The second version is better than the first because it does no backtracking.

If you do a lot of this, it's like when a regular expression is compiled before it's run, creating a graph (finite state automaton) and simplifying it as much as possible and eliminating a whole load of inefficient backtracking.

Answer 2

It's not possible. Look at the inside of your newtype:

getParser :: [s] -> m ([s], a)

Presumably, you want to pass [s] to the input of y in x <*> y. This is exactly the difference between Monad m and Applicative m:

• In Monad you can use the output of one computation as the input to another.
• In Applicative, you cannot.

It's possible if you do a funny trick:

Parser x <*> Parser y = Parser $
    \s -> (\(_, xv) (s', yv) -> (s', xv yv)) <$> x s <*> y s

However, this is almost certainly not the definition that you want, since it parses x and y in parallel.

Fixes

1. Your ParserT can be Applicative quite easily:

   newtype ParserT m s a = ParserT { runParser :: [s] -> m ([s], a) }
   -- or, equvalently
   newtype ParserT m s a = ParserT (StateT [s] m a)
   
   instance Monad m => Applicative (ParserT m s) where
       ...
   

   Note that ParserT m s is not an instance of Monad as long as you don't define the Monad instance.

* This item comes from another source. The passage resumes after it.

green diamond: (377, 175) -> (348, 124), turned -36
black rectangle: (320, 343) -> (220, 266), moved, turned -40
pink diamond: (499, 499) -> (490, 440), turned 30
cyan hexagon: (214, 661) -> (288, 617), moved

2. You can move the leftover characters outside the parser:

   newtype ParserT m s a = ParserT { runParser :: [s] -> ([s], m a) }
   
   instance Applicative m => Applicative (ParserT m s) where
       ParserT x <*> ParserT y = ParserT $ \s ->
           let (s', x') = x s
               (s'', y') = y s'
           in x' <*> y'
       ...